The 14th Venice Biennale opened June 7 and runs into November, the lalapalooza of world architecture, this year curated by Dutch starchitect Rem Koolhaas. The usual suspects of architecture criticism have had their go at it, and it has proved disappointing to some of them.
I grab for readers’ delectation three essayists from Archnewsnow’s ongoing bag of biennale coverage: Sarah Williams Goldhagen, who wrote “Critique: Rem’s Rules” for Architectural Record; Pulitzer winner Julie V. Iovine, who wrote “Just the Fundamentals” for the Wall Street Journal; and Aaron Betsky, who wrote “I Went to the Venice Architectural Biennale and All I Got Was This Elegy” for Architect magazine.

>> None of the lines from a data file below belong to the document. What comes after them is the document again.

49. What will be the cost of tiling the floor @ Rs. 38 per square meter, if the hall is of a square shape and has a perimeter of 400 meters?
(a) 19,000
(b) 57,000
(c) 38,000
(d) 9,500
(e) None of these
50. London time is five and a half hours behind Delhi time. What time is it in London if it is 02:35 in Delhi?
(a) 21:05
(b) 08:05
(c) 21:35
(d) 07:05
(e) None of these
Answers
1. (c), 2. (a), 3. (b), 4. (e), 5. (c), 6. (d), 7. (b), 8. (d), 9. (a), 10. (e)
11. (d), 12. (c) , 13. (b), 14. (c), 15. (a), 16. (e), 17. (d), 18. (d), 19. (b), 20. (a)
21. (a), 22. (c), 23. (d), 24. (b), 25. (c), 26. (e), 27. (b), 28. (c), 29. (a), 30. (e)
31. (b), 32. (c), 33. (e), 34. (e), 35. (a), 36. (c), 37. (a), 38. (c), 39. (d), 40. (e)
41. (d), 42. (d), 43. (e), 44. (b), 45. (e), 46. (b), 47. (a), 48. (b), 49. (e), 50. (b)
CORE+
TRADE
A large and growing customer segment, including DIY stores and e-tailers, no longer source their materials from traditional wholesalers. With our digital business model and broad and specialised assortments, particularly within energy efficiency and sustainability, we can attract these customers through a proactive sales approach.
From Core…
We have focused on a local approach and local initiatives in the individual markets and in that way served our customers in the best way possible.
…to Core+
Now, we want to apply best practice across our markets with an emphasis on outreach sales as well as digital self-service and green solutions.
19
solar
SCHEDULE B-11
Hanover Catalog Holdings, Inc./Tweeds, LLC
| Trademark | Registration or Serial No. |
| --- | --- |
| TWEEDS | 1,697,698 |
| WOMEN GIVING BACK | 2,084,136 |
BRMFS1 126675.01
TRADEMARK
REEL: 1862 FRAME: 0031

Rem Koolhaas’s theme for the biannual event was that modern architecture had replaced the national characteristics of our world’s collection of built environments with a globalized sameness. He wanted each nation with a pavilion to analyze that truth from its own regional perspective. The biennale is usually just a glorified runway for the strutting of the latest in architectural fashion, but Koolhaas is architecture’s intellectual bad boy, often allowing home truths about modern architecture to “slip” out of his discourse, and this year’s biennale theme was typical.
Koolhaas seems to draw architecture critics to put their depth chops on display, and so I will let readers plunge into these three critiques on their own. They are all deeply amusing. I will only say that Iovine let the cat out of the bag when she revealed the depressing fact that so many of the exhibits at the biennale were about the past! – as I suppose you would expect from an event whose theme is about how style has evolved as a representation of national character. To me it seems obvious that Rem’s big crime this year was to introduce a lot of traditional architecture. This posed the risk of allowing visitors to feel the inevitable charm of traditional and classical styles over the usual tedious, sterile, ugly modernist styles that visitors are expected to pretend to drool over. Apparently, this was just a little too obvious for our three critics to bear, and they have grumbled accordingly, not without some worthy insights, of course, but all sporting more than a mere soupcon of angst. So please enjoy each of them in their own way!